MONTREAL – Just in time for Halloween, archaeologists are unearthing the tomb of a Montreal fur baron whose vengeful ghost was said to haunt Mount Royal in a toboggan and exact deadly revenge on those who dared disturb his castle.
Archaeologists with the city of Montreal have been begun excavating the site of Simon McTavish’s mausoleum, which sits in a quiet, wooded section of Mount Royal just below the main path, OlmÂsted Rd., and north of Peel St. Once an imposing structure topped by a six-storey-high stone column, the city destroyed it and covered it in rubble in the 1870s to deter grave robbers and quell recurrent tales of a ghost that was terrorizing the mountain.
For 140 years, it worked, said Donovan King, an amateur historian who is writing a book about McTavish and hosts haunted tours of the city through Montreal Ghosts.
“There was no more grave robbing, and the memory of his ghost faded from the public consciousness – until now as we try to resurrect the story. Archaeologists are digging, and even though it’s been dormant for 140 years, people are becoming more interested. …
“As you know from horror movies and ghost stories, the moment you crack open the tomb, there’s a chance of the ghost re-emerging.”
Archaeologists working the site yesterday, who had already uncovered the former monument bearing the words “Sacred to the Memory of Simon McTavish Esquire,” said there had been no sign of McTavish’s spirit. Yet. They don’t work nights, however.

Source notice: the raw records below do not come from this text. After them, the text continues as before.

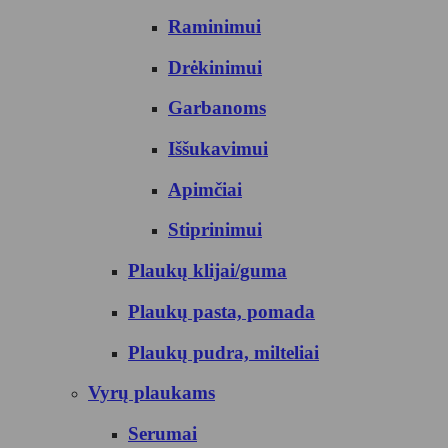
Raminimui
Drėkinimui
Garbanoms
Iššukavimui
Apimčiai
Stiprinimui
Plaukų klijai/guma
Plaukų pasta, pomada
Plaukų pudra, milteliai
Vyrų plaukams
Serumai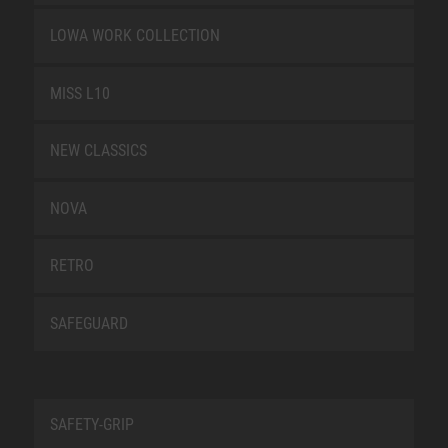
LOWA WORK COLLECTION
MISS L10
NEW CLASSICS
NOVA
RETRO
SAFEGUARD
SAFETY-GRIP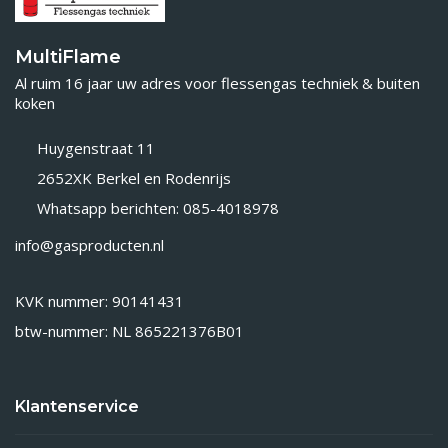
MultiFlame
Al ruim 16 jaar uw adres voor flessengas techniek & buiten
koken
Huygenstraat 11
2652XK Berkel en Rodenrijs
Whatsapp berichten: 085-4018978
info@gasproducten.nl
KVK nummer: 90141431
btw-nummer: NL 865221376B01
Klantenservice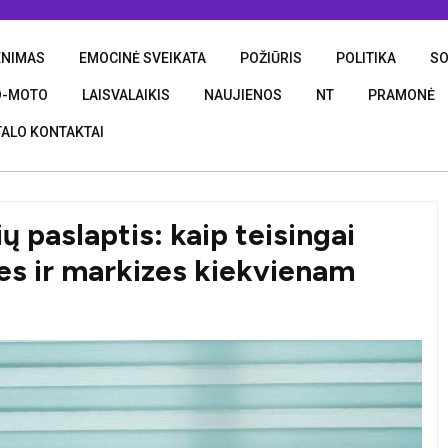
ENIMAS
EMOCINĖ SVEIKATA
POŽIŪRIS
POLITIKA
SO
O-MOTO
LAISVALAIKIS
NAUJIENOS
NT
PRAMONĖ
ALO KONTAKTAI
 paslaptis: kaip teisingai
uzes ir markizes kiekvienam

They referred media questions to the city’s spokespeople, who were not able to answer questions from The Gazette yesterday, perhaps wary of the negative publicity unleashing the unholy fury of a raging phantasm on an unsuspecting public could incur. Officials called later to say they were doing exploratory work finishing up today to determine if there’s something else that could be done to honour McTavish.
Descendants of McTavish and local activists have long complained his memory has been treated poorly, nothing but a small stone monument on the mountain and his name on a downtown street left to commemorate a man who was once the wealthiest and among the most influential in the city.

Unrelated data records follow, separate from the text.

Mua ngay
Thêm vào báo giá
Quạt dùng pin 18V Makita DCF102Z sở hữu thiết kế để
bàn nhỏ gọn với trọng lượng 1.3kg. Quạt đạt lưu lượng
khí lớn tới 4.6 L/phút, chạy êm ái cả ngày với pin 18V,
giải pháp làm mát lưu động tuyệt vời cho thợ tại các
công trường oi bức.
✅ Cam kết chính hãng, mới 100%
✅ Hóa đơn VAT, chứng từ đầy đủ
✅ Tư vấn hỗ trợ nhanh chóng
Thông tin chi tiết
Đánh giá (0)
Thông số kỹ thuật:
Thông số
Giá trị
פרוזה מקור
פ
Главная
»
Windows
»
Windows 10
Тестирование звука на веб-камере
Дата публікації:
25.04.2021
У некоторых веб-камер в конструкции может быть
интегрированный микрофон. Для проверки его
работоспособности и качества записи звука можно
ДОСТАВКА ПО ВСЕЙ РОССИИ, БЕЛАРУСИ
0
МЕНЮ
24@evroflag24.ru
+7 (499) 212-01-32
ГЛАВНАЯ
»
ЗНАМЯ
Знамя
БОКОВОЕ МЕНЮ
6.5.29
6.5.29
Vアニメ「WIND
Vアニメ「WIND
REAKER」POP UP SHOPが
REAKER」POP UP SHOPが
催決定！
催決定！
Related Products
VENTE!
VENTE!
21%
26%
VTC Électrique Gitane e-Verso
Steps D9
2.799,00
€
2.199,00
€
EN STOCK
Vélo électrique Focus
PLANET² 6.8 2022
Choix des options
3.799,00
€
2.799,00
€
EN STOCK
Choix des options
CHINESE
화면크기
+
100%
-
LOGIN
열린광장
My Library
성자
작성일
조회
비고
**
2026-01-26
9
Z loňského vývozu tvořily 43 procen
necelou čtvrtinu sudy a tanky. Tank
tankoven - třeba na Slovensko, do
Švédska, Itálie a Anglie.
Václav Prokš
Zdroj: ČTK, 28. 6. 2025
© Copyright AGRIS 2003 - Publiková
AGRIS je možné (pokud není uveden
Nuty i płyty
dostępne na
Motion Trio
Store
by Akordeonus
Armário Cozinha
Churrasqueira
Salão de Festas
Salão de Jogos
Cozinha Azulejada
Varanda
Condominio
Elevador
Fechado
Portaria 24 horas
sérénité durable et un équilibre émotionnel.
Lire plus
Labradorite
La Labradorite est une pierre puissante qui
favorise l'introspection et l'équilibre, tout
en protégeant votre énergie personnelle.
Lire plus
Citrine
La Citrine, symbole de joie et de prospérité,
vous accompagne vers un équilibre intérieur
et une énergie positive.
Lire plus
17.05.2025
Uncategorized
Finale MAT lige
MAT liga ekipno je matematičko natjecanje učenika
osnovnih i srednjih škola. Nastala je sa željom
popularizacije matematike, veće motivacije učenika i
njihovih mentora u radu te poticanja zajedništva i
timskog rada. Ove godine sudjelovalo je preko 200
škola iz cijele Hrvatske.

McTavish came to MonÂtreal from Scotland at the age of 25 and founded the North West Co., amassing his fortune mainly with the export of furs, in direct competition with the Hudson’s Bay Co. He started to build his McTavish Castle, two storeys high and overlooking the 9,000 inhabitants of the city below, on the side of Mount Royal in 1800, with the family tomb located slightly up the hill. But in 1804 he fell sick and died at the age of 54, likely of pneumonia. The Castle walls and roof were already built, but McTavish’s young French-Canadian bride quickly remarried and departed for England with their four children, and the castle was boarded up, “leaving Simon McTavish’s earthly remains abandoned, betrayed and locked in a mausoleum,” King writes.

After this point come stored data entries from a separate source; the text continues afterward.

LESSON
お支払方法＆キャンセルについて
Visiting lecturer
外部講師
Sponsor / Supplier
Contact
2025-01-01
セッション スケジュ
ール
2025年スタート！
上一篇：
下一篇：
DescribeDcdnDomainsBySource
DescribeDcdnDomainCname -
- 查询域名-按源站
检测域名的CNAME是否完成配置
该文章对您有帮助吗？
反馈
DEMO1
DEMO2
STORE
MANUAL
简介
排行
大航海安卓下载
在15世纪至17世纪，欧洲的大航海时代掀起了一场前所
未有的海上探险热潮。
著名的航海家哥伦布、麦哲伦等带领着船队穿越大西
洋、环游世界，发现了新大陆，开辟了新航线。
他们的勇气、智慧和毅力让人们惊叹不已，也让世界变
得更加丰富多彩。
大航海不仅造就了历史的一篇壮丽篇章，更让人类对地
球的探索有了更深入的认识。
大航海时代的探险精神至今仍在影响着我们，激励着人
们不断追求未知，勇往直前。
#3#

McTavish would not stay locked up for long. As years passed, he was seen dancing on the roof of his house, flitting in and out of windows and taking the occasional moonlit toboggan ride in his coffin.
The city finally tore down his home in 1861. During the work, a construction worker fell three storeys and died. It was said he was pushed by the ghost of McTavish, exacting revenge for destroying his dream home. About a decade later, the mausoleum was torn down and covered, and McTavish faded away, King said.
Now, his tomb is being unearthed. And King thinks that would suit McTavish just fine.
“I think he would be pleased, because his ghost hasn’t been sighted in 150 years,” he said. “When they buried that mausoleum, they buried the spirit with it.”